_Übungsmaterial_
'''

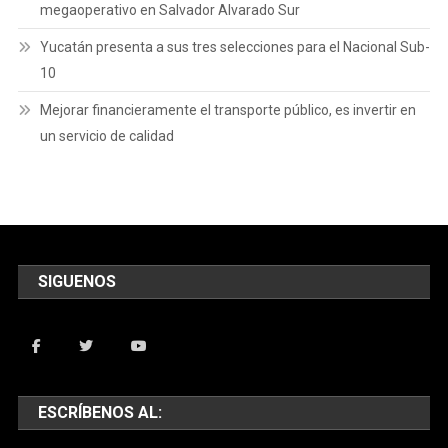
megaoperativo en Salvador Alvarado Sur
Yucatán presenta a sus tres selecciones para el Nacional Sub-
10
Mejorar financieramente el transporte público, es invertir en
un servicio de calidad
SIGUENOS
ESCRÍBENOS AL:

'''

_Arbeitsanweisung_
Ändere in allen Zeilen oben "transporte público" in "transporte urbano" und gib die Zeilen sonst unverändert wieder. Die Bilder gehören nicht in die Antwort.

_Lösung_
megaoperativo en Salvador Alvarado Sur
Yucatán presenta a sus tres selecciones para el Nacional Sub-
10
Mejorar financieramente el transporte urbano, es invertir en
un servicio de calidad
SIGUENOS
ESCRÍBENOS AL:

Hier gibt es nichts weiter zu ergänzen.